Вместе со свободомыслием, которое порой было лишь поверхностным эпатажем, непременной принадлежностью литературы рококо — и ее лирики, и галантной поэмы, и гривуазной сказочки — оказываются эротические мотивы. Как и в изобразительном искусстве эпохи, излюбленными сюжетами литературы становятся всевозможные «поцелуи», «купания», «туалеты», «вакханалии» и т. п. В этом отношении весьма характерна типично гедонистическая утопия рококо — воспеваемый в стихах и прозе, изображаемый на картинах и гравюрах некий «остров любви», где царят шаловливое безделие и сладострастная лень, милая шутка и тонкий флирт, где вечны праздники и забавы, где очаровательна, вечно весення природа, сини небеса, ласково солнце, свежи и благоуханны трава и цветы, где мужчины изобретательны и неутомимы в любви, а женщины прекрасны, нежны и наивно распутны.
Говоря о гедонизме литературы рококо, нельзя не отметить ее «пессимизма наизнанку»: призывы к наслаждению часто диктуются сознанием быстротечности жизни, эфемерности ее радостей, неизбежности конца, ощущением увядания дворянской салонной культуры. Очевидно, именно поэтому в литературе рококо настойчиво проглядывает стремление стереть контрасты и забыть о противоречиях века. Сотрясавшие его бури ни единым звуком не проникали сквозь плотно зашторенные окна великосветских будуаров. Роскошь и нищета, прожигание жизни (исходя из принципа: «после нас хоть потоп!») и непосильный труд, пароксизмы религиозных суеверий и напряженная работа ума — все это оставалось вне сферы литературы и искусства рококо. А ведь XVIII столетие было не только эпохой «капризниц» или «веком разума», и населяли его не одни светские вертопрахи или философы. Да и последние не избежали ни острых сомнений, ни прямых идейных срывов. Не все безоговорочно верили в прогресс и в человека, да и понимали они и то, и другое в достаточной степени ограниченно. Не все из них предчувствовали неумолимо приближающуюся грозу 1789 года. И как это ни парадоксально, тяжелые предчувствия мучили часто как раз тех, кого эта гроза должна была смести. Но делали они из этих прозрений выводы вполне в своем духе: они стремились не предотвратить катастрофу, а ловить ускользающие мгновения бытия, намеренно закрывая глаза на реальность и досадливо отмахиваясь от больных вопросов современности.
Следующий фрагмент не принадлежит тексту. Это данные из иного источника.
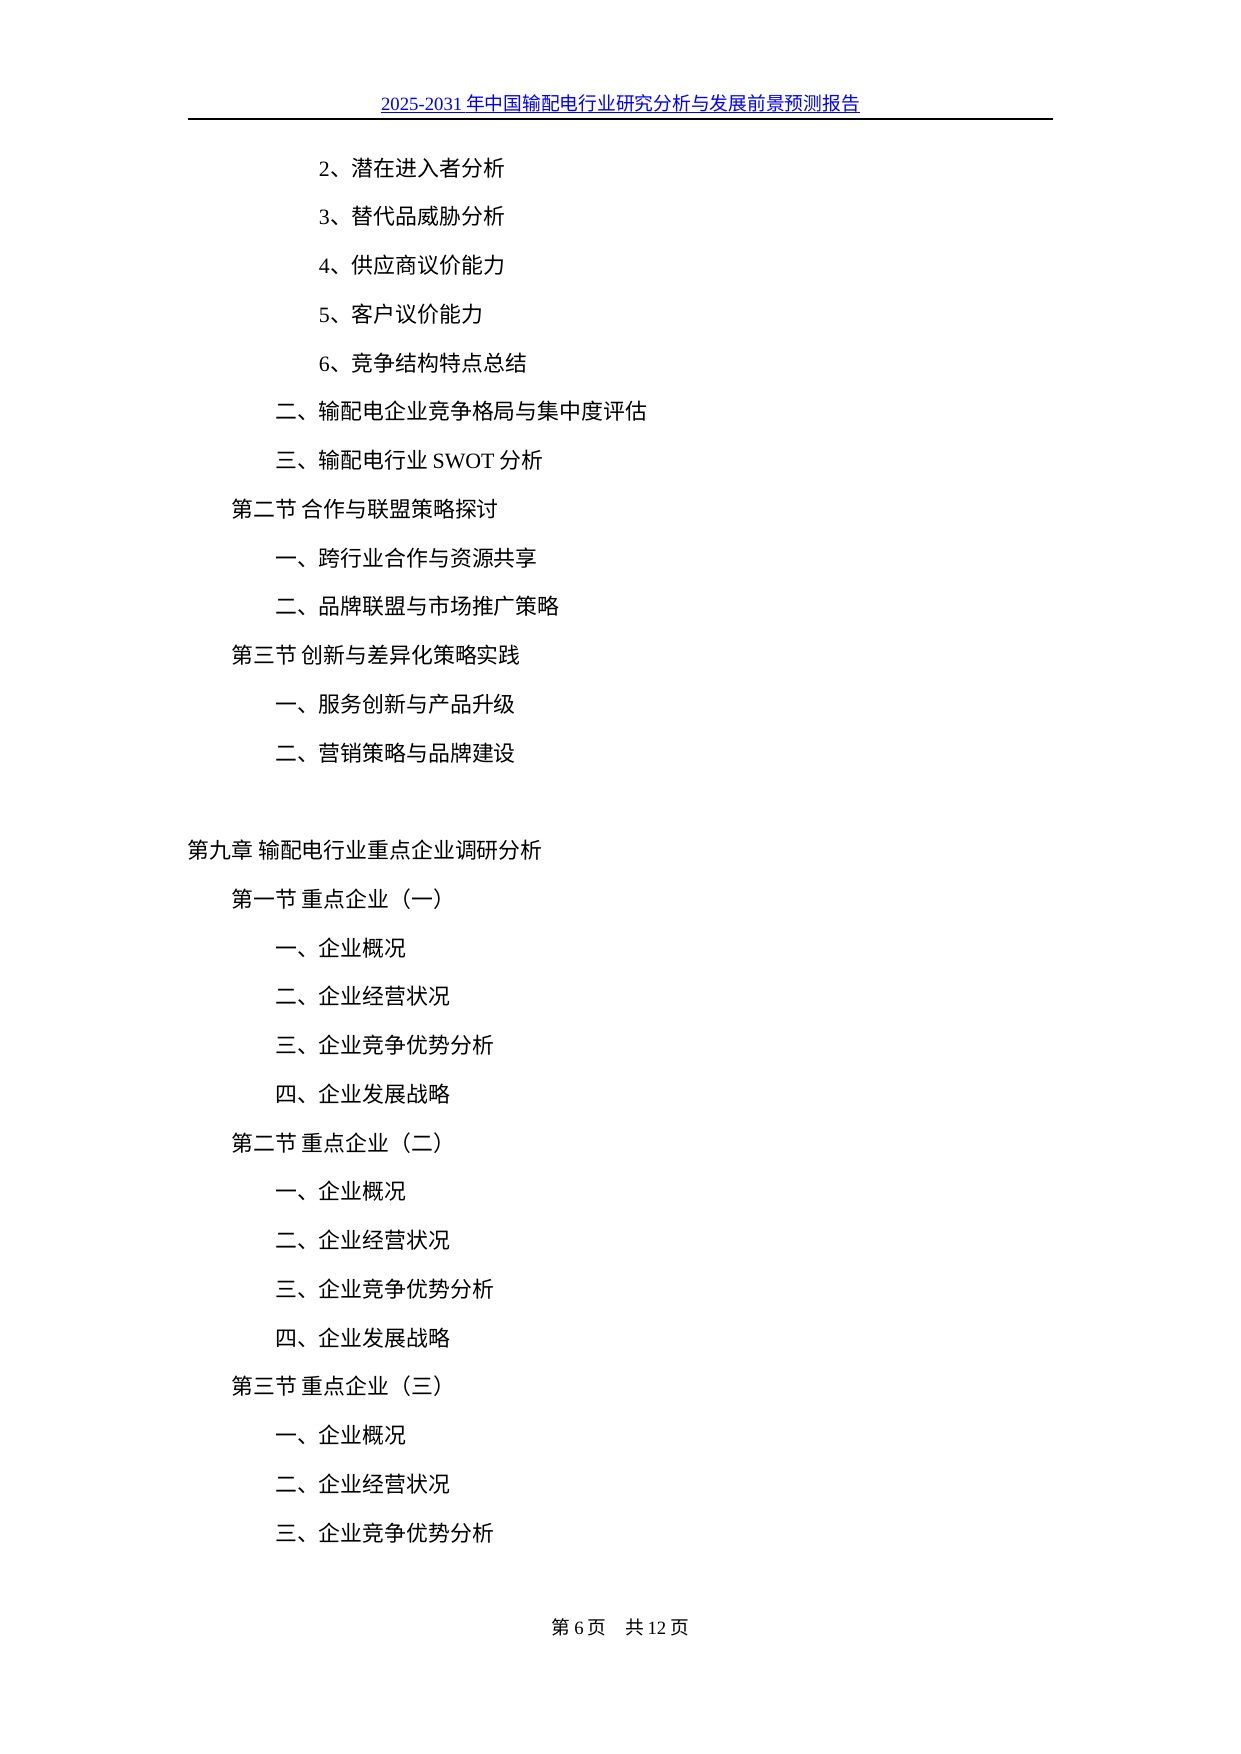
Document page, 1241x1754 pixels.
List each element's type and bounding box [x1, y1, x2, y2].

text [187, 150, 1053, 1548]
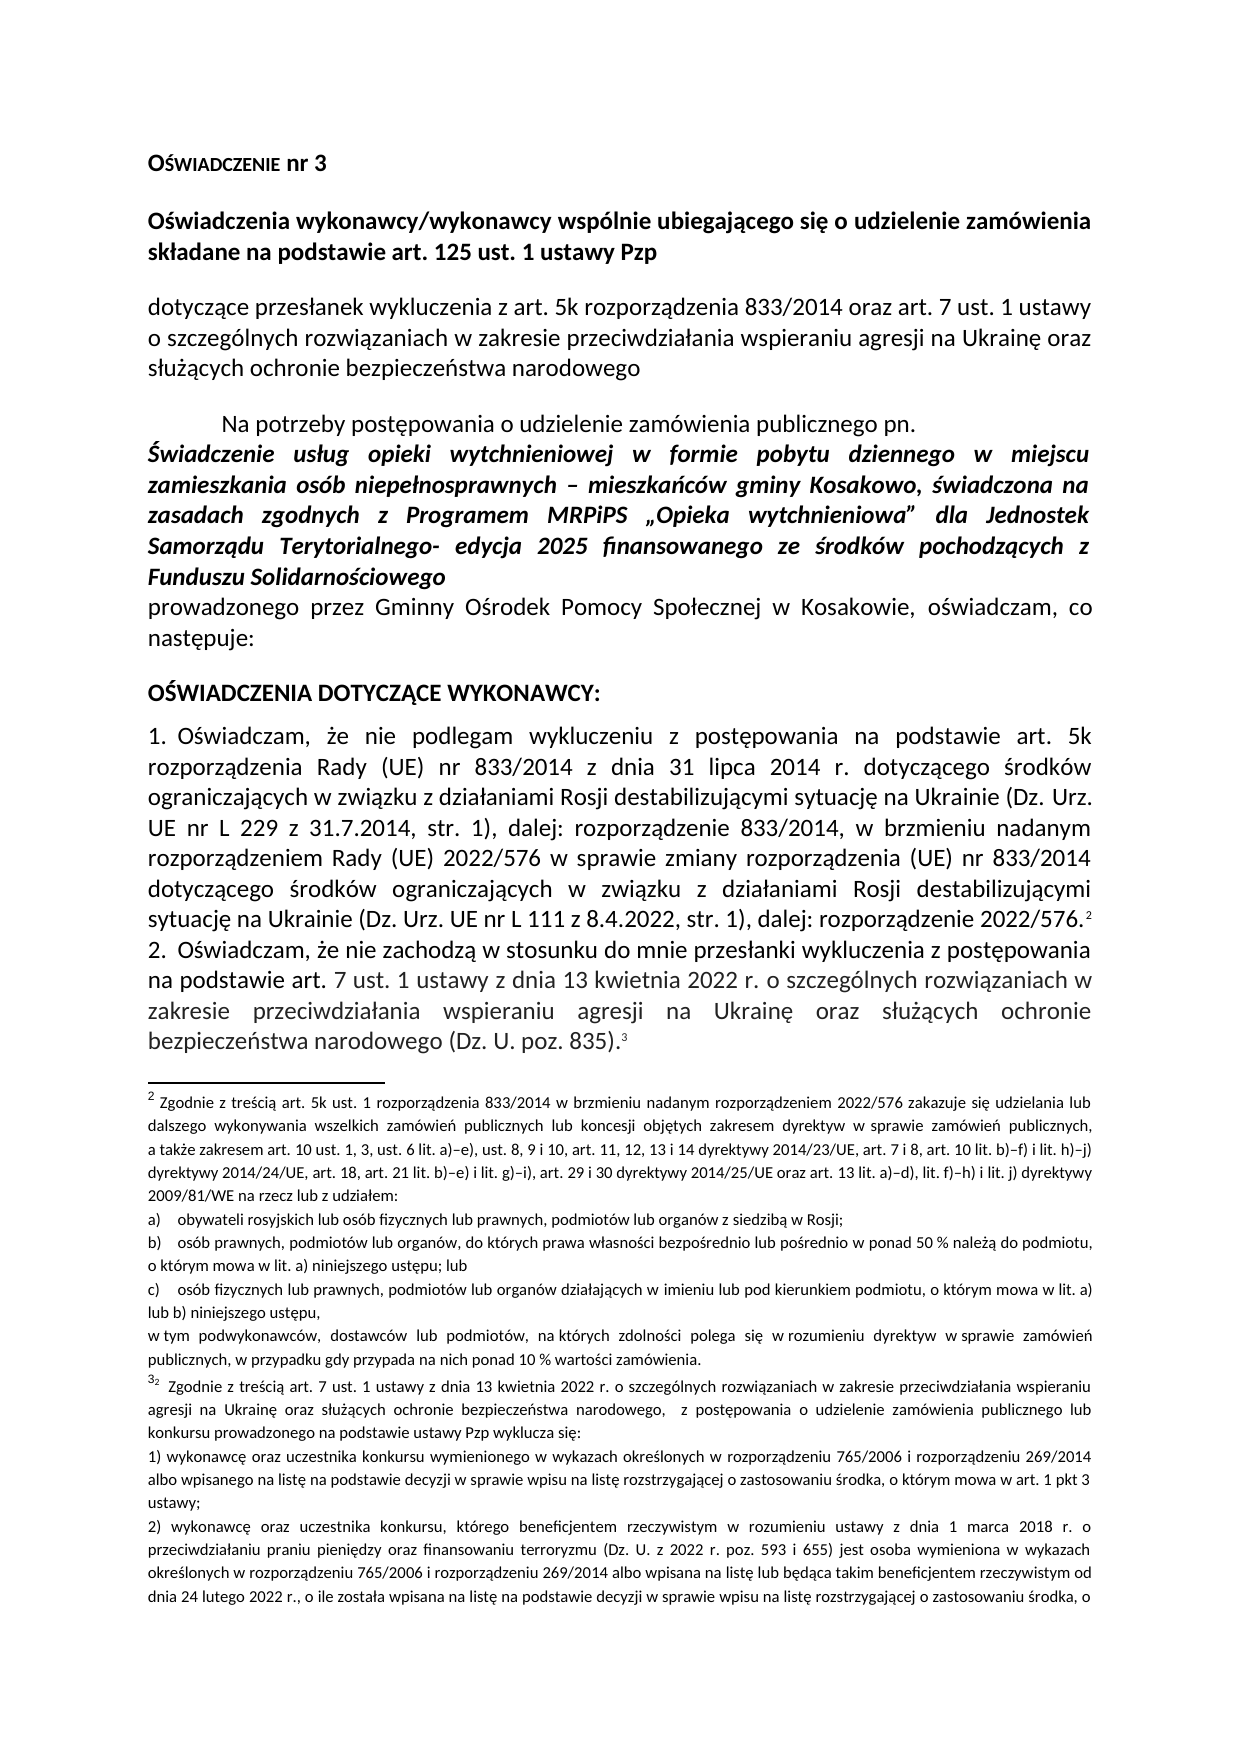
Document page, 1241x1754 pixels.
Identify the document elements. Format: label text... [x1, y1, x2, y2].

text Na potrzeby postępowania o udzielenie zamówienia publicznego pn. [148, 408, 1093, 439]
text Oświadczenia wykonawcy/wykonawcy wspólnie ubiegającego się o udzielenie zamówienia składane na podstawie art. 125 ust. 1 ustawy Pzp [148, 206, 1093, 267]
text Oświadczenie nr 3 [148, 148, 1093, 178]
list Oświadczam, że nie zachodzą w stosunku do mnie przesłanki wykluczenia z postępowania na podstawie art. 7 ust. 1 ustawy z dnia 13 kwietnia 2022 r. o szczególnych rozwiązaniach w zakresie przeciwdziałania wspieraniu agresji na Ukrainę oraz służących ochronie bezpieczeństwa narodowego (Dz. U. poz. 835). [148, 934, 1093, 1056]
text OŚWIADCZENIA DOTYCZĄCE WYKONAWCY: [148, 677, 1093, 708]
text dotyczące przesłanek wykluczenia z art. 5k rozporządzenia 833/2014 oraz art. 7 ust. 1 ustawy o szczególnych rozwiązaniach w zakresie przeciwdziałania wspieraniu agresji na Ukrainę oraz służących ochronie bezpieczeństwa narodowego [148, 292, 1093, 383]
list Oświadczam, że nie podlegam wykluczeniu z postępowania na podstawie art. 5k rozporządzenia Rady (UE) nr 833/2014 z dnia 31 lipca 2014 r. dotyczącego środków ograniczających w związku z działaniami Rosji destabilizującymi sytuację na Ukrainie (Dz. Urz. UE nr L 229 z 31.7.2014, str. 1), dalej: rozporządzenie 833/2014, w brzmieniu nadanym rozporządzeniem Rady (UE) 2022/576 w sprawie zmiany rozporządzenia (UE) nr 833/2014 dotyczącego środków ograniczających w związku z działaniami Rosji destabilizującymi sytuację na Ukrainie (Dz. Urz. UE nr L 111 z 8.4.2022, str. 1), dalej: rozporządzenie 2022/576. [148, 720, 1093, 934]
text Świadczenie usług opieki wytchnieniowej w formie pobytu dziennego w miejscu zamieszkania osób niepełnosprawnych – mieszkańców gminy Kosakowo, świadczona na zasadach zgodnych z Programem MRPiPS „Opieka wytchnieniowa” dla Jednostek Samorządu Terytorialnego- edycja 2025 finansowanego ze środków pochodzących z Funduszu Solidarnościowego [148, 439, 1093, 591]
text prowadzonego przez Gminny Ośrodek Pomocy Społecznej w Kosakowie, oświadczam, co następuje: [148, 591, 1093, 652]
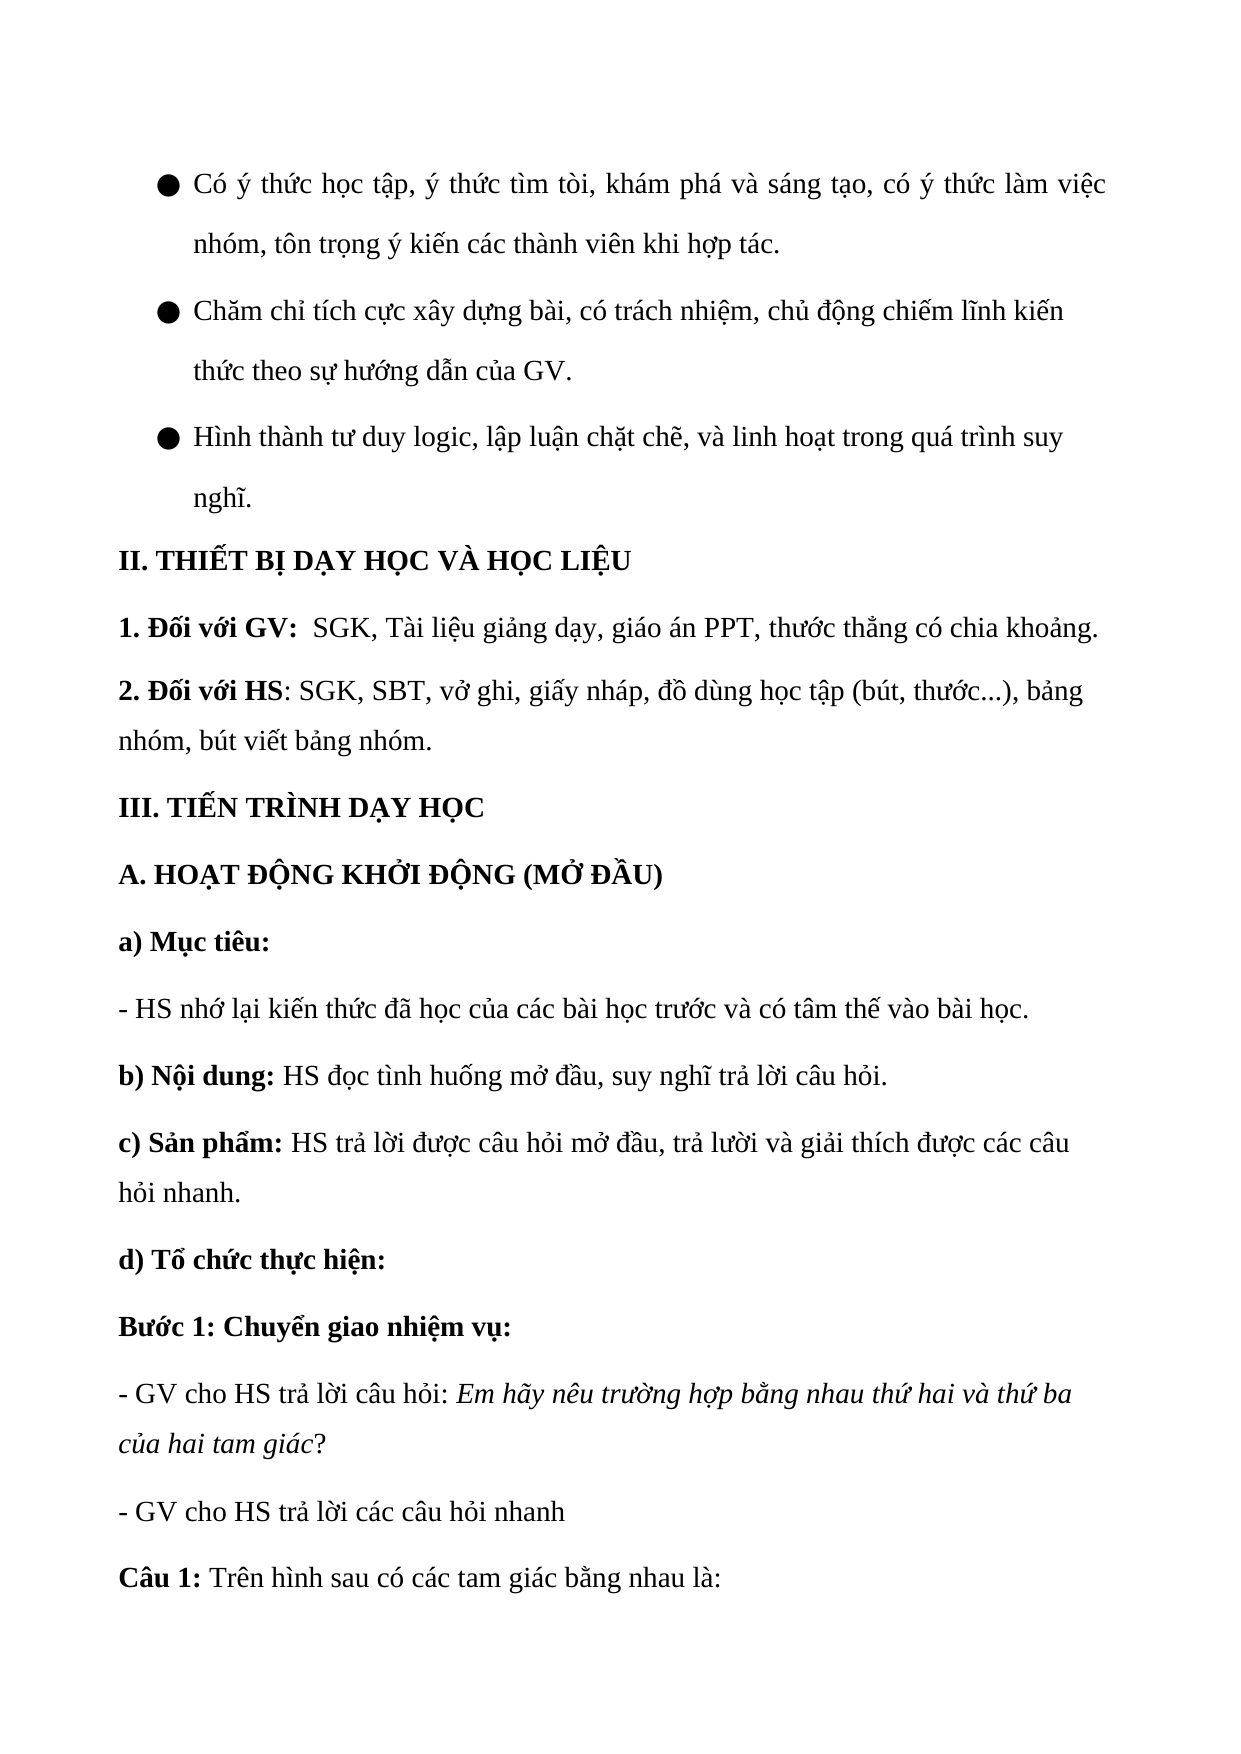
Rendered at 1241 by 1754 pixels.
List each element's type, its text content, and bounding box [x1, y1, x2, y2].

text Câu 1: Trên hình sau có các tam giác bằng nhau là: [118, 1561, 1107, 1594]
text 1. Đối với GV: SGK, Tài liệu giảng dạy, giáo án PPT, thước thẳng có chia khoảng. [118, 610, 1107, 644]
text A. HOẠT ĐỘNG KHỞI ĐỘNG (MỞ ĐẦU) [118, 857, 1107, 891]
text a) Mục tiêu: [118, 924, 1107, 958]
text c) Sản phẩm: HS trả lời được câu hỏi mở đầu, trả lười và giải thích được các câu hỏi nhanh. [118, 1125, 1107, 1209]
text d) Tổ chức thực hiện: [118, 1242, 1107, 1276]
text - GV cho HS trả lời câu hỏi: Em hãy nêu trường hợp bằng nhau thứ hai và thứ ba của hai tam giác? [118, 1376, 1107, 1460]
list Có ý thức học tập, ý thức tìm tòi, khám phá và sáng tạo, có ý thức làm việc nhóm, tôn trọng ý kiến các thành viên khi hợp tác. [156, 150, 1107, 260]
text II. THIẾT BỊ DẠY HỌC VÀ HỌC LIỆU [118, 543, 1107, 577]
text b) Nội dung: HS đọc tình huống mở đầu, suy nghĩ trả lời câu hỏi. [118, 1058, 1107, 1092]
list Chăm chỉ tích cực xây dựng bài, có trách nhiệm, chủ động chiếm lĩnh kiến thức theo sự hướng dẫn của GV. [156, 277, 1107, 387]
text - HS nhớ lại kiến thức đã học của các bài học trước và có tâm thế vào bài học. [118, 991, 1107, 1025]
text 2. Đối với HS: SGK, SBT, vở ghi, giấy nháp, đồ dùng học tập (bút, thước...), bảng nhóm, bút viết bảng nhóm. [118, 673, 1107, 757]
text III. TIẾN TRÌNH DẠY HỌC [118, 790, 1107, 824]
text Bước 1: Chuyển giao nhiệm vụ: [118, 1309, 1107, 1343]
text - GV cho HS trả lời các câu hỏi nhanh [118, 1494, 1107, 1527]
list Hình thành tư duy logic, lập luận chặt chẽ, và linh hoạt trong quá trình suy nghĩ. [156, 404, 1107, 514]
Но в этой обстановке «пира во время чумы», случалось, с культа наслаждения спадали прикрывавшие его элегантные покровы. Наслаждение шло порой рука об руку с жестокостью. И не случайно на изощренно-изуверской казни Дамьена (осужденного за покушение на Людовика XV) в первых рядах зрителей были не видавшие виды полицейские сыщики или солдаты ночной стражи, а утонченные светские дамы, которые вскоре будут с волнением следить за судьбой Элоизы и Сен-Пре и оплакивать страдания юного Вертера.